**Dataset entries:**
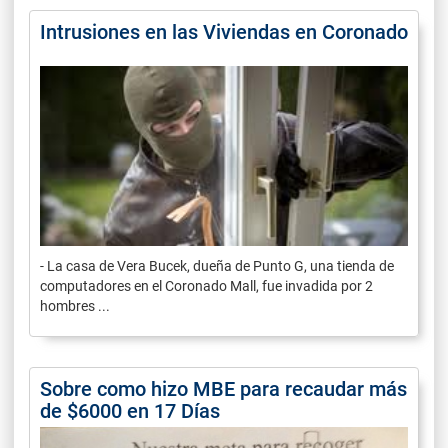
Intrusiones en las Viviendas en Coronado
- La casa de Vera Bucek, dueña de Punto G, una tienda de
computadores en el Coronado Mall, fue invadida por 2
hombres ...
Sobre como hizo MBE para recaudar más
de $6000 en 17 Días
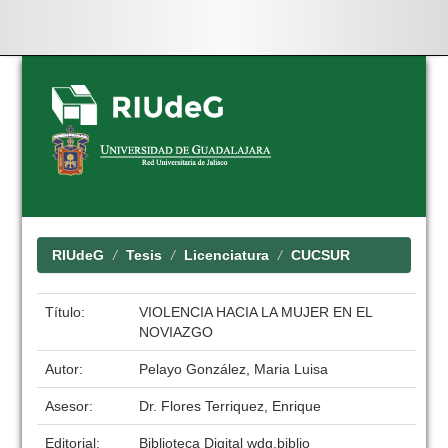
Skip
navigation
RIUdeG
Tesis
Licenciatura
CUCSUR
Título:
VIOLENCIA HACIA LA MUJER EN EL
NOVIAZGO
Autor:
Pelayo González, Maria Luisa
Asesor:
Dr. Flores Terriquez, Enrique
Editorial:
Biblioteca Digital wdg.biblio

**What you should do:**
Across the preceding records, count the lines with the word "Coronado" in them and give that figure alone.

**Problem solution:**
2